Também, nem ouvíamos falar de drogas, bebidas alcoólicas. Nem aula de educação sexual. Tampouco havia livros “didáticos”, como estão aparecendo, hoje em dia, aos montes, que pretendem ensinar as crianças a “tocar os próprios órgãos genitais para ter prazer com isso”. Tudo isso seria impensável para a escola estadual Ambrosina Apolinária de Resende, em Cassilândia, MS.

Muita coisa mudou. E é impossível resgatar o passado. Avançamos em alguns aspectos. Mas, minhas lembranças me forçam a concluir que, em tantos outros, pioramos com as nossas crianças e adolescentes. Antes, ninguém falava muito em direitos para os menores, mas também não se tinham tantos menores nas drogas ou na prostituição. Falava-se em deveres, muito mais. E não havia grande quantidade de críticos, gente do contra e especialistas em apontar o dedo na cara de quem trabalha. As pessoas, pais, alunos e sociedade, parecem que entendiam melhor a escola e apoiavam os professores, que tinham um elevado “status” na cidade. Eu me lembro que, na quermesse da Igreja, quando chegava o saudoso Professor Gilberto, que era muito respeitado, as pessoas da mesa se levantavam para cumprimentá-lo. Recordo os olhos rápidos do meu pai e sua fala na sequência: “Olha lá o Professor Gilberto Elias Ferreira...”, cujo tom era de reverência.

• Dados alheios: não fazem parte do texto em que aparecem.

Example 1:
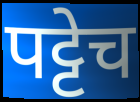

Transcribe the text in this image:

पट्टेच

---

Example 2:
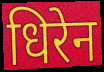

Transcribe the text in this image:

धिरेन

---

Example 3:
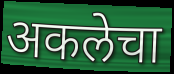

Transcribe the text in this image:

अकलेचा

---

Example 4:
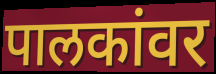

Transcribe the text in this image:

पालकांवर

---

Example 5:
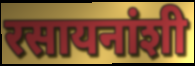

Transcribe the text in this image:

रसायनांशी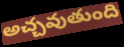
అచ్చవుతుంది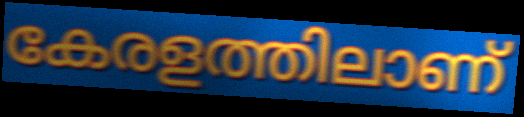
കേരളത്തിലാണ്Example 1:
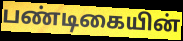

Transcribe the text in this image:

பண்டிகையின்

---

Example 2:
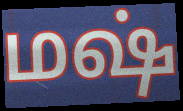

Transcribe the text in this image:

மஷ்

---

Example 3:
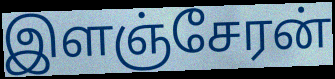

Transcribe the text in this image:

இளஞ்சேரன்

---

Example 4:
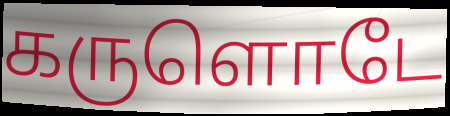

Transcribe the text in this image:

கருளொடே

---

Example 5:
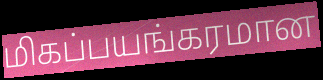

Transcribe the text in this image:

மிகப்பயங்கரமான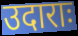
उदाराः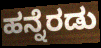
ಹನ್ನೆರಡು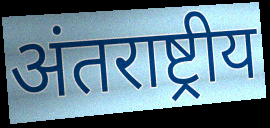
अंतराष्ट्रीयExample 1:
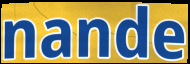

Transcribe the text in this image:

nande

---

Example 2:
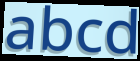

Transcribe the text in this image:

abcd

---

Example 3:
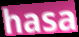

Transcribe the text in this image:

hasa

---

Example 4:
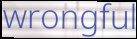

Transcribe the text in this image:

wrongful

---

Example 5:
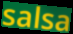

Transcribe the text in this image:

salsaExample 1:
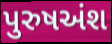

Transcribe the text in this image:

પુરુષઅંશ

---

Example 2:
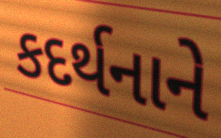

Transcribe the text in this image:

કદર્થનાને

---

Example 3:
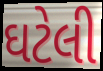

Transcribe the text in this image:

ઘટેલી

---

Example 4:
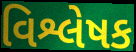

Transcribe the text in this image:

વિશ્લેષક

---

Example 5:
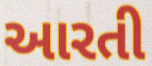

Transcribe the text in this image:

આરતીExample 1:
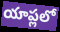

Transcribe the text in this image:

యాప్లలో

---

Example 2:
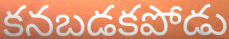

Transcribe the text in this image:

కనబడకపోడు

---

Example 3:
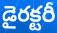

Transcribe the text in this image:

డైరక్టరీ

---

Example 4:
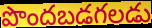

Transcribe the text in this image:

పొందబడగలడు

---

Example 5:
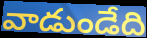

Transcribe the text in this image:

వాడుండేదిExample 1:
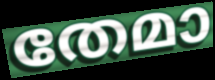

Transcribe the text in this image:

തേമാ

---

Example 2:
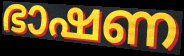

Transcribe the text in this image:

ഭാഷണ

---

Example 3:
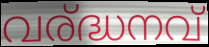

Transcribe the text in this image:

വര്ദ്ധനവ്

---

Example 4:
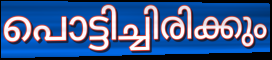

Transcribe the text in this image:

പൊട്ടിച്ചിരിക്കും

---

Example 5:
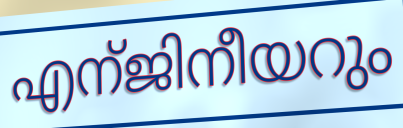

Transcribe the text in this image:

എന്ജിനീയറും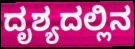
ದೃಶ್ಯದಲ್ಲಿನ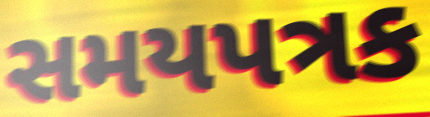
સમયપત્રક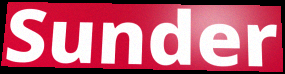
Sunder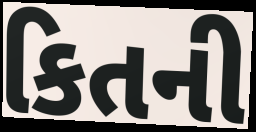
કિતની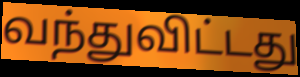
வந்துவிட்டதுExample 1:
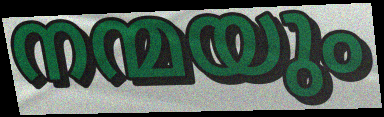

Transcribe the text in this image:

Enfim. O tempo passa. O mundo é outro. E as lembranças nos fazem refletir. Elas nos ajudam a pensar mais sobre o que vivemos, sobre o que somos e para onde vamos. Relembrar a infância pode ser muito bom. No meu caso, é sempre ótimo. Pois, em Cassilândia, vivi com muita alegria e aprendi muito. E, nesta semana, revendo muitos rostos conhecidos, alguns de meus professores, eu voltei emocionado para Fernandópolis. Obrigado, mesmo, à minha terra, Cassilândia, à minha escola Ambrosina Apolinária de Resende. Um abraço a todos os meus professores, em nome da inesquecível Tia Maria Eva.